-- EXCERPT PROVIDED follows --

Skip to main content

sql

Returns a DataFrame representing the result of the given query.

When kwargs is specified, this method formats the given string using the Python standard formatter. The method binds named parameters to SQL literals or positional parameters from args. Named and positional parameters cannot be mixed in the same SQL query.

Syntax

sql(sqlQuery, args=None, **kwargs)

Parameters

Parameter

Type

Description

sqlQuery

str

SQL query string.

args

dict or list, optional

A dictionary of parameter names to Python objects, or a list of Python objects that can be converted to SQL literal expressions. Use :param_name syntax for named parameters or ? for positional parameters in the query string.

**kwargs

optional

Variables that can be referenced in the query using Python formatter syntax (for example, {varname}). This feature is experimental and unstable.

-- EXCERPT PROVIDED concluded --

### BRIEF 1
Answer these from the sql method reference page, each on its own line:
(a) What does the method return?
(b) What symbol marks a positional parameter in the query string?
(c) What type is listed for sqlQuery?
### BRIEF 2
Rewrite the paragraph of the sql method reference page that begins "When kwargs is specified" as a short bulleted list that keeps its main facts.
### BRIEF 3
Continue the sql method reference page from the sentence "This feature is experimental and unstable."

-- MATERIAL SHOWN follows --

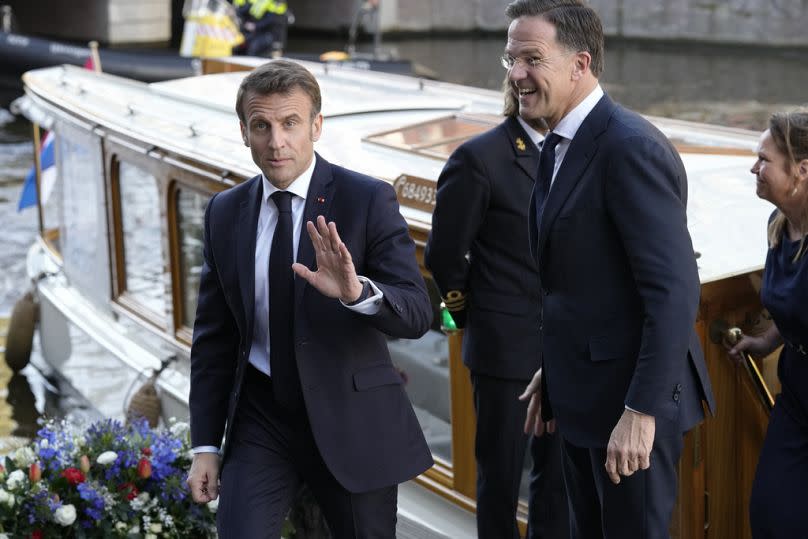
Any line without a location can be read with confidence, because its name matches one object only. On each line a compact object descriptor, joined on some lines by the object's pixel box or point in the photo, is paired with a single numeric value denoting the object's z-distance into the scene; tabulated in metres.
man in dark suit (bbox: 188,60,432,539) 5.77
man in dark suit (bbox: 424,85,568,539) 7.22
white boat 7.12
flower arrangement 7.80
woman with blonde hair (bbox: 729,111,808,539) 5.71
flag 15.17
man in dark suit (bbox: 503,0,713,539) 5.23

-- MATERIAL SHOWN concluded --

### TASK RESULT 1
(a) A DataFrame representing the result of the given query.
(b) ?
(c) str

### TASK RESULT 2
- If kwargs is specified, the method formats the query string with the Python standard formatter.
- Named parameters from args are bound to SQL literals, or positional parameters from args are bound instead.
- Named and positional parameters cannot be mixed in the same SQL query.

### TASK RESULT 3
Returns

DataFrame

Notes

In Spark Classic, a temporary view referenced in spark.sql is resolved immediately. In Spark Connect, it is lazily analyzed, so if a view is dropped, modified, or replaced after spark.sql, the execution may fail or generate different results.

Examples

Python
# Execute a basic SQL query.
spark.sql("SELECT * FROM range(10) where id > 7").show()
# +---+
# | id|
# +---+
# | 8|
# | 9|
# +---+

# Use Python formatter variables.
spark.sql(
"SELECT * FROM range(10) WHERE id > {bound1} AND id < {bound2}", bound1=7, bound2=9
).show()
# +---+
# | id|
# +---+
# | 8|
# +---+

# Use named parameters with the : prefix.
from pyspark.sql.functions import create_map, lit
mydf = spark.createDataFrame([(1, 4), (2, 4), (3, 6)], ["A", "B"])
spark.sql(
"SELECT *, element_at(:m, 'a') AS C FROM {df} WHERE {df[B]} > :minB",
{"minB": 5, "m": create_map(lit('a'), lit(1))}, df=mydf).show()
# +---+---+---+
# | A| B| C|
# +---+---+---+
# | 3| 6| 1|
# +---+---+---+

# Use positional parameters marked by ?.
from pyspark.sql.functions import array
spark.sql(
"SELECT *, element_at(?, 1) AS C FROM {df} WHERE {df[B]} > ? and ? < {df[A]}",
args=[array(lit(1), lit(2), lit(3)), 5, 2], df=mydf).show()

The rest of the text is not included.